Let’s break up! Breaking a habit is not like breaking any other inanimate object; it takes time and patience, a lot of patience. However, it has the potential to transform one’s life.
According to a Harvard study that used an app to track participants, most adults spend 47% of their waking lives daydreaming. Much of this time is spent fantasising about the future and making up scenarios that make you happy. In some of these imagined scenarios, you’ve probably quit smoking or given up junk food, and you’re a younger and slimmer version of yourself. Most people live inside their heads, in their wonderland. So how can you truly bring these imaginative stories to life?
The solution is to break a bad habit, which is understandably easier said than done. You won’t be asked to do the obvious thing like reduce stress in your life, but rather to look at these three proven ways that serve as a handy toolkit that might guide you to look at your bad habit in a different light, like a friend who got off track in life and how you could help them get on the right path.
- The Why – Simon Sinek’s Golden Circle can serve as a guiding principle in all aspects of life. He believes that one must begin with the why, rationalising the purpose and cause behind every action. Once you have that, it becomes a powerful motivator propelling you forward. There are certain reasons why you picked up the habit in the first place. So, a compelling reason for letting go of your habit will inspire you.
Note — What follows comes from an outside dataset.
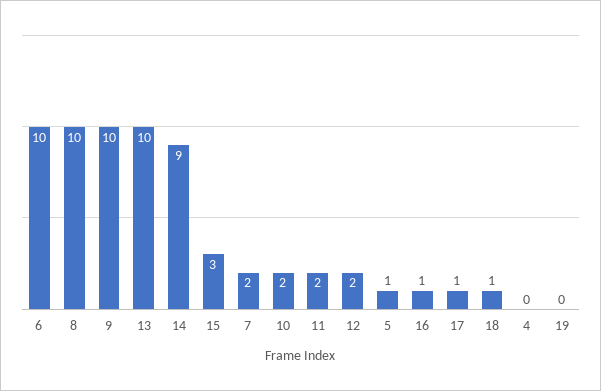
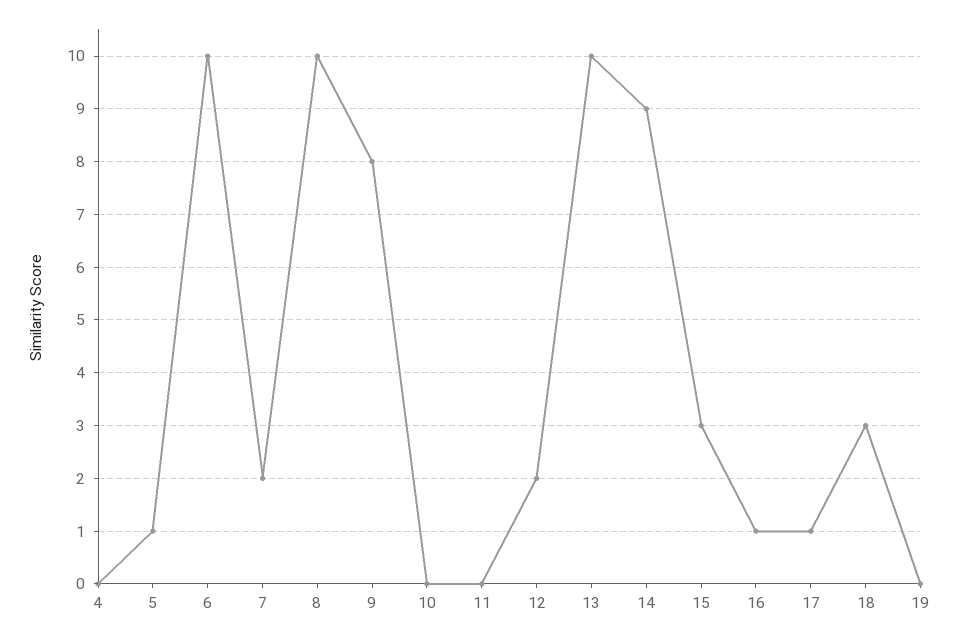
9: 10 -> 8
10: 2 -> 0
11: 2 -> 0
18: 1 -> 3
- Understanding your body – You can’t just wake up one day and decide to change your life completely. You get closer to your goal and take small baby steps when you acknowledge this. Each day of your journey will be different; growth is never linear, so give yourself some leeway. “Enjoyable behaviours can prompt your brain to start releasing a chemical known as dopamine,” according to National Institutes of Health research. When you do something repeatedly, and dopamine is present, it strengthens the habit even more.” Dopamine is crucial in determining whether a habit sticks or breaks. Keeping a journal helps you become self-aware of your body’s needs and holds you accountable. It will give you a better understanding of what triggers you and how to deal with it in the future. 10 steps ahead and 2 steps behind is still 8 steps ahead, so abandon the all-or-nothing mindset.
- Replace, Replace, Replace – When you set out to break a habit, don’t just stop doing it completely; instead, find a replacement because the brain finds it difficult to completely stop doing something. Humans are action-oriented in nature. If you give the brain a better option, it will choose it, so make sure you have a constant inner monologue reminding your brain, heart, and soul that they need to let go of the habit.
Habits are things one does without energy or effort. So making an action that you force your brain to do now into a habit may be a long way off, but it is essential to remember that you are, after all, a human being. You will experience boredom occasionally, and your method may need to be revised. There are countless books and articles on this subject that offer you a quick fix for quitting a bad habit, but only you know your story and how difficult it is. Remember that it is only through trial and error that you will discover what works best for you. Be prepared for setbacks because that is the way of life. This quote can come in handy on tough days; Steve Kamb says, “When you screw up, skip a workout, eat bad foods, or sleep in, it doesn’t make you a bad person. It makes you human. Welcome to the club.”